We trained the agents for 2 million timesteps each, averaged over 100 trials (seeds 0-99). The experiments can be reproduced by running the following command (change the arguments as necessary):

python dqn.py --env FrozenLake-v0 --rmem_type StratifiedReplayMemory --timesteps 2_000_000 --seed 0

We reported the 100-episode moving average of the undiscounted return (i.e. total episode reward).

Normalized Coordinate States

For both Taxi and FrozenLake, the states are uniquely encoded as integers by default. While this is useful for tabular learning, it prevents generalization when using a neural network and makes learning difficult. To resolve this, we wrote environment wrappers that automatically map these integers into appropriate representations for deep learning.

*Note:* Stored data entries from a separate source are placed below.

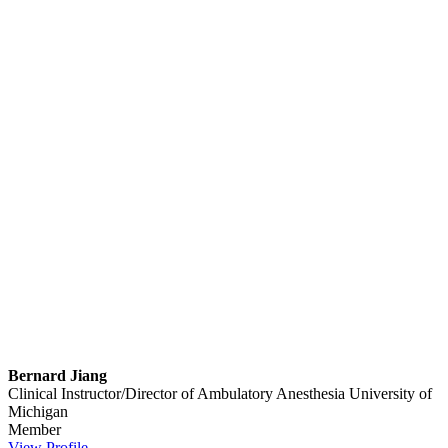
Bernard Jiang
Clinical Instructor/Director of Ambulatory Anesthesia
University of
Michigan
Member
View Profile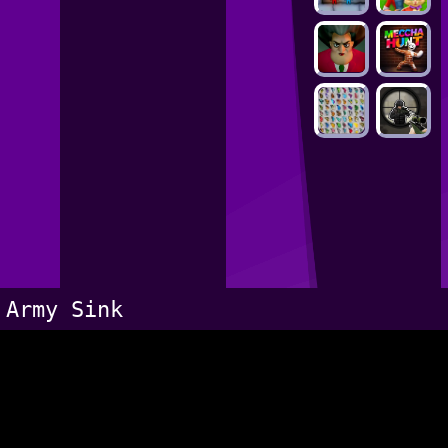
Army Sink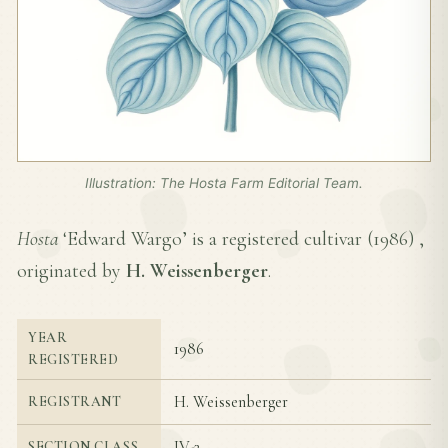
Illustration: The Hosta Farm Editorial Team.
Hosta
‘Edward Wargo’ is a registered cultivar (
1986
) ,
originated by
H. Weissenberger
.
YEAR
1986
REGISTERED
H. Weissenberger
REGISTRANT
IV-2
SECTION CLASS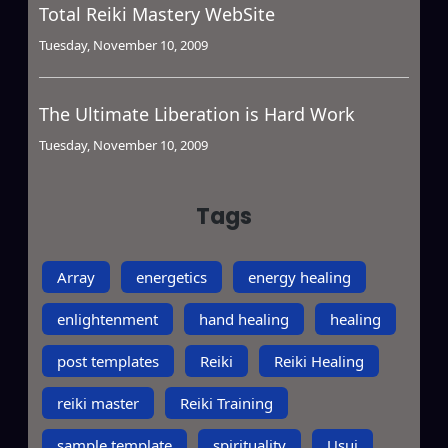
Total Reiki Mastery WebSite
Tuesday, November 10, 2009
The Ultimate Liberation is Hard Work
Tuesday, November 10, 2009
Tags
Array
energetics
energy healing
enlightenment
hand healing
healing
post templates
Reiki
Reiki Healing
reiki master
Reiki Training
sample template
spirituality
Usui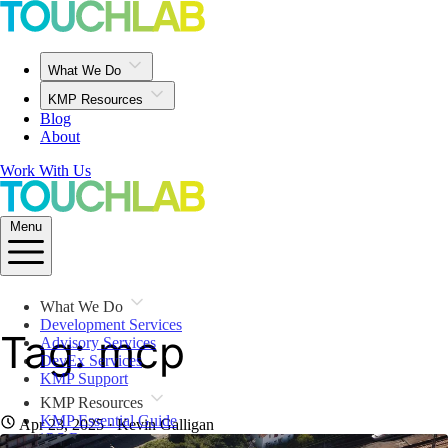
What We Do
KMP Resources
Blog
About
Work With Us
Menu
What We Do
Development Services
Tag: mcp
Advisory Services
DevEx Services
KMP Support
KMP Resources
KMP Essential Guide
Apr 23, 2025
· Kevin Galligan
iOS Resources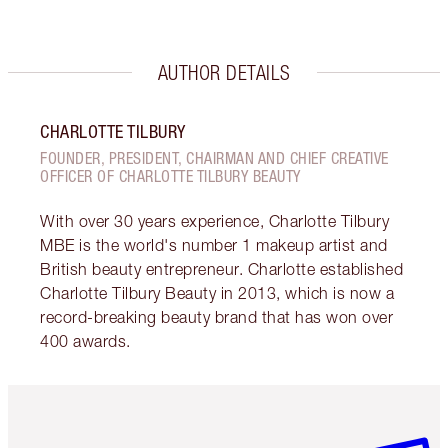
AUTHOR DETAILS
CHARLOTTE TILBURY
FOUNDER, PRESIDENT, CHAIRMAN AND CHIEF CREATIVE
OFFICER OF CHARLOTTE TILBURY BEAUTY
With over 30 years experience, Charlotte Tilbury
MBE is the world's number 1 makeup artist and
British beauty entrepreneur. Charlotte established
Charlotte Tilbury Beauty in 2013, which is now a
record-breaking beauty brand that has won over
400 awards.
Item 1 of 6
Item 2 o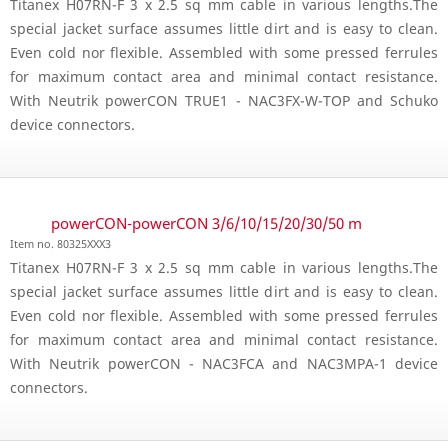
Titanex H07RN-F 3 x 2.5 sq mm cable in various lengths.The
special jacket surface assumes little dirt and is easy to clean.
Even cold nor flexible. Assembled with some pressed ferrules
for maximum contact area and minimal contact resistance.
With Neutrik powerCON TRUE1 - NAC3FX-W-TOP and Schuko
device connectors.
powerCON-powerCON 3/6/10/15/20/30/50 m
Item no. 80325XXX3
Titanex H07RN-F 3 x 2.5 sq mm cable in various lengths.The
special jacket surface assumes little dirt and is easy to clean.
Even cold nor flexible. Assembled with some pressed ferrules
for maximum contact area and minimal contact resistance.
With Neutrik powerCON - NAC3FCA and NAC3MPA-1 device
connectors.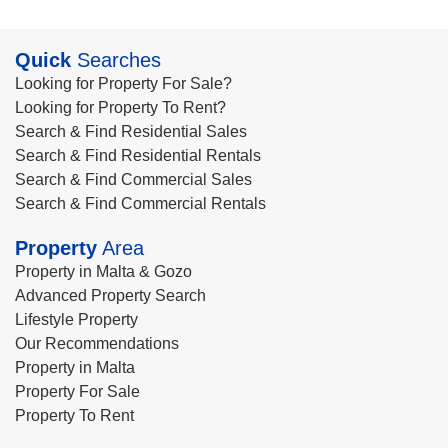
Quick
Searches
Looking for Property For Sale?
Looking for Property To Rent?
Search & Find Residential Sales
Search & Find Residential Rentals
Search & Find Commercial Sales
Search & Find Commercial Rentals
Property
Area
Property in Malta & Gozo
Advanced Property Search
Lifestyle Property
Our Recommendations
Property in Malta
Property For Sale
Property To Rent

For FrozenLake, we assign a coordinate (x,y) to each cell in the 4x4 grid, where (0,0) represents the top-left cell and (1,1) represents the bottom-right cell. A displacement of 1 cell is therefore equivalent to 1/3 units. The environment state is a 2-dimensional vector of the agent's coordinates.

For Taxi, we did the same conversion for the 5x5 grid (1 cell = 1/4 units). The environment state becomes a 7-dimensional vector:

  • Taxi coordinates. (2)
  • Passenger pickup coordinates. (2)
  • Passenger destination coordinates. (2)
  • One-hot value indicating whether the passenger has been picked up by the taxi: 1 if yes, 0 if no. (1)

Atari 2600 games (Figure 3)

We also compared SER and uniform ER on 11 Atari 2600 games by training DQN. Our implementation closely followed that of the original DQN paper (Mnih et al. 2015). We trained the same 5-layer convolutional network on 84x84 grayscale images. Our experiments had only three notable differences:

  1. We prepopulated the replay memory with 250,000 random-policy samples (instead of 50,000).
  2. The ε-greedy policy used a constant value of 0.1 (to better reveal the learning progress of the agent).
  3. The network was trained using Adam (learning rate 1e-4, denominator constant 1e-4) instead of RMSProp.

We trained the agents for 10 million timesteps each, averaged over 5 trials (seeds 0-4). The experiments can be reproduced by running the following command (change the arguments as necessary):

python dqn.py --env pong --rmem_type StratifiedReplayMemory --timesteps 10_000_000 --seed 0

We reported the 100-episode moving average of the game score (i.e. total episode reward).